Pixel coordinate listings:
_ _ _ _ _

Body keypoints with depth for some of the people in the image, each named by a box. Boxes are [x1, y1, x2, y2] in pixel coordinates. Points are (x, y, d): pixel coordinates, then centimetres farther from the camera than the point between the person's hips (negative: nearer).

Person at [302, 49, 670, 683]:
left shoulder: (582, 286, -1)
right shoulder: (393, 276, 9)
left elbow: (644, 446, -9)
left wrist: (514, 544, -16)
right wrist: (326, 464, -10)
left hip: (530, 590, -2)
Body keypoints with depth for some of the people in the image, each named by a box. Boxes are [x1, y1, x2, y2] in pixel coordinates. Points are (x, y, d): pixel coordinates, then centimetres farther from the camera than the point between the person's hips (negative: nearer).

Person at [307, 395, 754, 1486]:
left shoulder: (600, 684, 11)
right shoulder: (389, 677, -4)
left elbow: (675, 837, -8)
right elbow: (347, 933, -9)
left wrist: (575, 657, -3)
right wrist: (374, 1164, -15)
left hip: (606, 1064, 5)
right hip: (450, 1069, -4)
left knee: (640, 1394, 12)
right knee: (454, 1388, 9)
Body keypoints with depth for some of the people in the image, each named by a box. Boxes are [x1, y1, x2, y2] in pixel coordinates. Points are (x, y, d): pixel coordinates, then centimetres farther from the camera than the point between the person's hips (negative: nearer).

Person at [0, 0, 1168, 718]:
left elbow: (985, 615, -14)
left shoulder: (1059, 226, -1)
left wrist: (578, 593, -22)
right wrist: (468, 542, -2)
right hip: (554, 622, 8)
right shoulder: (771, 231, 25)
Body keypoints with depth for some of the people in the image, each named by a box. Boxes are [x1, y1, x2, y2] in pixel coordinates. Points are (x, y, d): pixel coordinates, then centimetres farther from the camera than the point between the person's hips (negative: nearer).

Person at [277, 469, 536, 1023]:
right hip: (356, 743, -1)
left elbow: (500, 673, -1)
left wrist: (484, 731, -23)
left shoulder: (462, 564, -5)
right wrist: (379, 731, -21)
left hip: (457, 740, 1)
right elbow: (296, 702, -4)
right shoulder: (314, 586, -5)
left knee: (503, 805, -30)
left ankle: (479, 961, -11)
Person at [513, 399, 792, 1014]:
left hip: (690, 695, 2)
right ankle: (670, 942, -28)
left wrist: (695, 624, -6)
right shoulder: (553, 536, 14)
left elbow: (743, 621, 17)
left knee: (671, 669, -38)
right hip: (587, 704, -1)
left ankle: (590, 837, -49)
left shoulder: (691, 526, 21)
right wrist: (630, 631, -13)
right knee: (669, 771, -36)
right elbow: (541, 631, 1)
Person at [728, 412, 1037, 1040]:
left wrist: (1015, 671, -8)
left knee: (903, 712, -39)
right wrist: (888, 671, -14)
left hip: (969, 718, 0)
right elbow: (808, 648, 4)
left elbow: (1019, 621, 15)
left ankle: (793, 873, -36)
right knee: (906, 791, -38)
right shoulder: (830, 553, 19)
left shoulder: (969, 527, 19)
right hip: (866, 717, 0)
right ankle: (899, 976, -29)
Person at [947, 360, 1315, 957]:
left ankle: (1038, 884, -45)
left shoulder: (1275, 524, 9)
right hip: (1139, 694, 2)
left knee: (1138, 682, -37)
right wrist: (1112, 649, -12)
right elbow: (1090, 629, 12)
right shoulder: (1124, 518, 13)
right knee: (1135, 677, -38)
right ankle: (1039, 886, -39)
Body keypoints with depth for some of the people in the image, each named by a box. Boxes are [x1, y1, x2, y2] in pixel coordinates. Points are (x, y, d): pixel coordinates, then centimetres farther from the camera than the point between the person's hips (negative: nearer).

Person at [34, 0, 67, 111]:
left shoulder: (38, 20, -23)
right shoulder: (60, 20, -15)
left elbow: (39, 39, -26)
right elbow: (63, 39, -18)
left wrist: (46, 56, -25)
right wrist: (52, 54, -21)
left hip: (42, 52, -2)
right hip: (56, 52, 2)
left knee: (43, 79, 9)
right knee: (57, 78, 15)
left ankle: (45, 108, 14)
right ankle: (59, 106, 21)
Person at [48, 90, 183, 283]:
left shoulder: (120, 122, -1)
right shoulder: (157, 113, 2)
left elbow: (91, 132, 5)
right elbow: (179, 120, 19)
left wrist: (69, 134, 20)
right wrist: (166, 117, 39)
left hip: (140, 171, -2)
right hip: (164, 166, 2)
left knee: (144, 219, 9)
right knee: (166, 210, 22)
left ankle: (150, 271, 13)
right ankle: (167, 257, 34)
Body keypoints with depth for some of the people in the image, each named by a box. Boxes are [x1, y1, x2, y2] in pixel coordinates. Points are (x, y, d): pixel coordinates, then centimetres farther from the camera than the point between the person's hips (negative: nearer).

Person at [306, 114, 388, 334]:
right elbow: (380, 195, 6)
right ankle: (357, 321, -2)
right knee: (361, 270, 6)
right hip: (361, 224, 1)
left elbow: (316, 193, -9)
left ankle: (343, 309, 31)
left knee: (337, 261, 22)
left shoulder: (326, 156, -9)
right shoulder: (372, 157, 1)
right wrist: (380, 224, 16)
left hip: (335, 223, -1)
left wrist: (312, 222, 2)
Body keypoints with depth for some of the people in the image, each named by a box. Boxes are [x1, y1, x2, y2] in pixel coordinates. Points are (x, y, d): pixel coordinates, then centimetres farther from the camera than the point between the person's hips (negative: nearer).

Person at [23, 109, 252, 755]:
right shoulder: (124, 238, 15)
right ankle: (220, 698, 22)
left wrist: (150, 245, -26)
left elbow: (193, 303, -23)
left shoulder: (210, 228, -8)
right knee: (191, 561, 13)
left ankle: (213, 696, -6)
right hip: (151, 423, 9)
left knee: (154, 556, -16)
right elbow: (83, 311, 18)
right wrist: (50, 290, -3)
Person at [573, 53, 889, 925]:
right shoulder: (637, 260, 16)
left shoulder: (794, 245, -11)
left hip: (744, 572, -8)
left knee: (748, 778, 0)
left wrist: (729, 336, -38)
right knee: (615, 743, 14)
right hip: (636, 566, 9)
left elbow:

_ _ _ _ _

> [ASSIGNED TASK] The response should consist of the entries above, retyped exactly.

> [ANSWER SECTION]
Body keypoints with depth for some of the people in the image, each named by a box. Boxes are [x1, y1, x2, y2] in pixel coordinates. Points are (x, y, d): pixel coordinates, then centimetres farther from the camera than the point between the person's hips (negative: nearer).

Person at [302, 49, 670, 683]:
left shoulder: (582, 286, -1)
right shoulder: (393, 276, 9)
left elbow: (644, 446, -9)
left wrist: (514, 544, -16)
right wrist: (326, 464, -10)
left hip: (530, 590, -2)
Body keypoints with depth for some of the people in the image, each named by a box. Boxes are [x1, y1, x2, y2] in pixel coordinates. Points are (x, y, d): pixel coordinates, then centimetres farther from the camera than the point between the person's hips (negative: nearer).

Person at [307, 395, 754, 1486]:
left shoulder: (600, 684, 11)
right shoulder: (389, 677, -4)
left elbow: (675, 837, -8)
right elbow: (347, 933, -9)
left wrist: (575, 657, -3)
right wrist: (374, 1164, -15)
left hip: (606, 1064, 5)
right hip: (450, 1069, -4)
left knee: (640, 1394, 12)
right knee: (454, 1388, 9)
Body keypoints with depth for some of the people in the image, each named by a box. Boxes are [x1, y1, x2, y2] in pixel coordinates. Points are (x, y, d): pixel coordinates, then centimetres farther from the camera than the point between the person's hips (negative: nearer).

Person at [0, 0, 1168, 718]:
left elbow: (985, 615, -14)
left shoulder: (1059, 226, -1)
left wrist: (578, 593, -22)
right wrist: (468, 542, -2)
right hip: (554, 622, 8)
right shoulder: (771, 231, 25)
Body keypoints with depth for some of the people in the image, each named by a box. Boxes are [x1, y1, x2, y2] in pixel coordinates. Points are (x, y, d): pixel coordinates, then centimetres farther from the camera than the point between the person's hips (negative: nearer).

Person at [277, 469, 536, 1023]:
right hip: (356, 743, -1)
left elbow: (500, 673, -1)
left wrist: (484, 731, -23)
left shoulder: (462, 564, -5)
right wrist: (379, 731, -21)
left hip: (457, 740, 1)
right elbow: (296, 702, -4)
right shoulder: (314, 586, -5)
left knee: (503, 805, -30)
left ankle: (479, 961, -11)
Person at [513, 399, 792, 1014]:
left hip: (690, 695, 2)
right ankle: (670, 942, -28)
left wrist: (695, 624, -6)
right shoulder: (553, 536, 14)
left elbow: (743, 621, 17)
left knee: (671, 669, -38)
right hip: (587, 704, -1)
left ankle: (590, 837, -49)
left shoulder: (691, 526, 21)
right wrist: (630, 631, -13)
right knee: (669, 771, -36)
right elbow: (541, 631, 1)
Person at [728, 412, 1037, 1040]:
left wrist: (1015, 671, -8)
left knee: (903, 712, -39)
right wrist: (888, 671, -14)
left hip: (969, 718, 0)
right elbow: (808, 648, 4)
left elbow: (1019, 621, 15)
left ankle: (793, 873, -36)
right knee: (906, 791, -38)
right shoulder: (830, 553, 19)
left shoulder: (969, 527, 19)
right hip: (866, 717, 0)
right ankle: (899, 976, -29)
Person at [947, 360, 1315, 957]:
left ankle: (1038, 884, -45)
left shoulder: (1275, 524, 9)
right hip: (1139, 694, 2)
left knee: (1138, 682, -37)
right wrist: (1112, 649, -12)
right elbow: (1090, 629, 12)
right shoulder: (1124, 518, 13)
right knee: (1135, 677, -38)
right ankle: (1039, 886, -39)
Body keypoints with depth for some of the people in the image, each named by a box. Boxes are [x1, y1, x2, y2] in pixel coordinates. Points are (x, y, d): pixel coordinates, then centimetres farther from the camera than the point between the person's hips (negative: nearer).

Person at [34, 0, 67, 111]:
left shoulder: (38, 20, -23)
right shoulder: (60, 20, -15)
left elbow: (39, 39, -26)
right elbow: (63, 39, -18)
left wrist: (46, 56, -25)
right wrist: (52, 54, -21)
left hip: (42, 52, -2)
right hip: (56, 52, 2)
left knee: (43, 79, 9)
right knee: (57, 78, 15)
left ankle: (45, 108, 14)
right ankle: (59, 106, 21)
Person at [48, 90, 183, 283]:
left shoulder: (120, 122, -1)
right shoulder: (157, 113, 2)
left elbow: (91, 132, 5)
right elbow: (179, 120, 19)
left wrist: (69, 134, 20)
right wrist: (166, 117, 39)
left hip: (140, 171, -2)
right hip: (164, 166, 2)
left knee: (144, 219, 9)
right knee: (166, 210, 22)
left ankle: (150, 271, 13)
right ankle: (167, 257, 34)
Body keypoints with depth for some of the people in the image, each named by a box. Boxes are [x1, y1, x2, y2] in pixel coordinates. Points are (x, y, d): pixel coordinates, then centimetres farther from the camera than the point between the person's hips (negative: nearer).

Person at [306, 114, 388, 334]:
right elbow: (380, 195, 6)
right ankle: (357, 321, -2)
right knee: (361, 270, 6)
right hip: (361, 224, 1)
left elbow: (316, 193, -9)
left ankle: (343, 309, 31)
left knee: (337, 261, 22)
left shoulder: (326, 156, -9)
right shoulder: (372, 157, 1)
right wrist: (380, 224, 16)
left hip: (335, 223, -1)
left wrist: (312, 222, 2)
Body keypoints with depth for some of the people in the image, each named by a box. Boxes are [x1, y1, x2, y2] in pixel coordinates. Points are (x, y, d): pixel coordinates, then centimetres farther from the camera than the point between the person's hips (negative: nearer).

Person at [23, 109, 252, 755]:
right shoulder: (124, 238, 15)
right ankle: (220, 698, 22)
left wrist: (150, 245, -26)
left elbow: (193, 303, -23)
left shoulder: (210, 228, -8)
right knee: (191, 561, 13)
left ankle: (213, 696, -6)
right hip: (151, 423, 9)
left knee: (154, 556, -16)
right elbow: (83, 311, 18)
right wrist: (50, 290, -3)
Person at [573, 53, 889, 925]:
right shoulder: (637, 260, 16)
left shoulder: (794, 245, -11)
left hip: (744, 572, -8)
left knee: (748, 778, 0)
left wrist: (729, 336, -38)
right knee: (615, 743, 14)
right hip: (636, 566, 9)
left elbow:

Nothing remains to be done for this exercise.